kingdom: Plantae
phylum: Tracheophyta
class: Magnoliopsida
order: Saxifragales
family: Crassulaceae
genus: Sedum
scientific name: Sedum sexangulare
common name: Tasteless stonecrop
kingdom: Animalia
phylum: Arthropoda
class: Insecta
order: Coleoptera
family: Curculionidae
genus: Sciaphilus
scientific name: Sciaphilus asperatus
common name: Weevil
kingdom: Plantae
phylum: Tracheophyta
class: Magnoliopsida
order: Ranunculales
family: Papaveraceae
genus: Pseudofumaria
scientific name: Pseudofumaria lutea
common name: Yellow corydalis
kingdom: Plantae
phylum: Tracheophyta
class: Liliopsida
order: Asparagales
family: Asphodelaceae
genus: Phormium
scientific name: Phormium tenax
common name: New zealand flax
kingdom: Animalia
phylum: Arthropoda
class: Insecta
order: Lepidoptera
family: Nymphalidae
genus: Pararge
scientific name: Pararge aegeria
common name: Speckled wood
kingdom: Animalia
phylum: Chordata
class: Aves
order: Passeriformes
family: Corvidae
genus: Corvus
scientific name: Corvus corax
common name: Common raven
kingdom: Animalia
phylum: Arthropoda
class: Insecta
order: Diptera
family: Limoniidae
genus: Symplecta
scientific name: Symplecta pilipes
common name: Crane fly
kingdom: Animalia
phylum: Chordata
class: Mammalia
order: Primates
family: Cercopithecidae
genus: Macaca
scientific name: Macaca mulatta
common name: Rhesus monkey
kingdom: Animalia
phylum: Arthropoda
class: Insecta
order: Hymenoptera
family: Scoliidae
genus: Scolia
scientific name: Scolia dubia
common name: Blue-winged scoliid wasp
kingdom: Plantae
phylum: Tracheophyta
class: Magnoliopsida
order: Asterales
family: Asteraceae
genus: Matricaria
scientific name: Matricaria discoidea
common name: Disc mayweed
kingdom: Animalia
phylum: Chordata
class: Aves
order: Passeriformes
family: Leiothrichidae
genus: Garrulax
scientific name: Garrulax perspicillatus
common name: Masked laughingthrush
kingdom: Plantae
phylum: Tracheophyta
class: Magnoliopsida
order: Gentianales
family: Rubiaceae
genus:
************
*TASK TO CARRY OUT*
Return all of the lines above verbatim.

*WRITTEN RESPONSE*
kingdom: Plantae
phylum: Tracheophyta
class: Magnoliopsida
order: Saxifragales
family: Crassulaceae
genus: Sedum
scientific name: Sedum sexangulare
common name: Tasteless stonecrop
kingdom: Animalia
phylum: Arthropoda
class: Insecta
order: Coleoptera
family: Curculionidae
genus: Sciaphilus
scientific name: Sciaphilus asperatus
common name: Weevil
kingdom: Plantae
phylum: Tracheophyta
class: Magnoliopsida
order: Ranunculales
family: Papaveraceae
genus: Pseudofumaria
scientific name: Pseudofumaria lutea
common name: Yellow corydalis
kingdom: Plantae
phylum: Tracheophyta
class: Liliopsida
order: Asparagales
family: Asphodelaceae
genus: Phormium
scientific name: Phormium tenax
common name: New zealand flax
kingdom: Animalia
phylum: Arthropoda
class: Insecta
order: Lepidoptera
family: Nymphalidae
genus: Pararge
scientific name: Pararge aegeria
common name: Speckled wood
kingdom: Animalia
phylum: Chordata
class: Aves
order: Passeriformes
family: Corvidae
genus: Corvus
scientific name: Corvus corax
common name: Common raven
kingdom: Animalia
phylum: Arthropoda
class: Insecta
order: Diptera
family: Limoniidae
genus: Symplecta
scientific name: Symplecta pilipes
common name: Crane fly
kingdom: Animalia
phylum: Chordata
class: Mammalia
order: Primates
family: Cercopithecidae
genus: Macaca
scientific name: Macaca mulatta
common name: Rhesus monkey
kingdom: Animalia
phylum: Arthropoda
class: Insecta
order: Hymenoptera
family: Scoliidae
genus: Scolia
scientific name: Scolia dubia
common name: Blue-winged scoliid wasp
kingdom: Plantae
phylum: Tracheophyta
class: Magnoliopsida
order: Asterales
family: Asteraceae
genus: Matricaria
scientific name: Matricaria discoidea
common name: Disc mayweed
kingdom: Animalia
phylum: Chordata
class: Aves
order: Passeriformes
family: Leiothrichidae
genus: Garrulax
scientific name: Garrulax perspicillatus
common name: Masked laughingthrush
kingdom: Plantae
phylum: Tracheophyta
class: Magnoliopsida
order: Gentianales
family: Rubiaceae
genus:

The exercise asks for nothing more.